The region’s nonfarm labor force ended November with 452,800 jobs, down 1,200 from November 2007. During the same period, the area’s unemployment rate also climbed to a 16-year high for the month at 5.2 percent, up from 4.8 percent in October.

Weighing heavily on the labor force was the loss of 1,100 retail jobs over the year, leaving the sector with 50,200 workers. With retailers bracing for their softest holiday shopping season since 2002, many have curbed seasonal hiring. Other large retail chains, such as Linens N’ Things in Colonie, have closed all or most of their stores.

And the sector’s outlook is not improving, especially with last week’s ice storm temporarily putting many retailers out of commission. A snow storm in the coming weekend’s forecast may not be helpful, either.

“The industry as a whole is going to have a tough December. So I’m not expecting any bounceback,” said Labor Department Market Analyst James Ross.

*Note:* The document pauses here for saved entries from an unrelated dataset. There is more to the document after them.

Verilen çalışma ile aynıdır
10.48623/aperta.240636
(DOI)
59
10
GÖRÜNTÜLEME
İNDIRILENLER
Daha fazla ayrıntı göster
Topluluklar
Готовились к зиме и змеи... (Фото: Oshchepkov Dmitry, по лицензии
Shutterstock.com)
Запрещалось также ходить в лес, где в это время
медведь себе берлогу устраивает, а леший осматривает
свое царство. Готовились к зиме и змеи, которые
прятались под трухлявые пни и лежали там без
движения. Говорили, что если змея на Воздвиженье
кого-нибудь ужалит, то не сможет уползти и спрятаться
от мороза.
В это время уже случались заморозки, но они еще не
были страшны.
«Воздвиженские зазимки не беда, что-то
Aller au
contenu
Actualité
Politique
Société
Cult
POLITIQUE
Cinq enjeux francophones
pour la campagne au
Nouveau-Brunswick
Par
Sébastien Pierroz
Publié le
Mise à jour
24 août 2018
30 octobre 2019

Only 32 percent of retailers statewide said they were pleased with sales activity in the two weeks after Black Friday, according to a Retail Council of New York State survey released Wednesday. Sixty percent of merchants surveyed said sales for that two-week period were down from 2007’s levels.

Driving the rise in unemployment were waves of mass layoffs that started to hit the region this autumn. East Greenbush drywall manufacturer National Gypsum and Saratoga Springs financial consulting firm Ayco Co. were among the employers chopping payrolls last month. Latham hydrogen fuel cell manufacturer Plug Power announced Thursday plans to eliminate 90 jobs and Super Steel Products is preparing to close its Glenville plant in April, eliminating 175 jobs.

Not counting losses in state and local governments, the region’s private sector in November shrunk by only 500 jobs to 344,200. Overall, government lost 700 jobs.

There was growth in the educational and health services and professional, scientific and technical services sectors, which since last November added 1,800 and 1,300 jobs, respectively.

The state in November experienced its first over-the-month employment drop since October 2001, as its labor force shrank by 23,500 to 7.23 million. New York’s unemployment rate rose to 6.3 percent — its highest level since April 2004.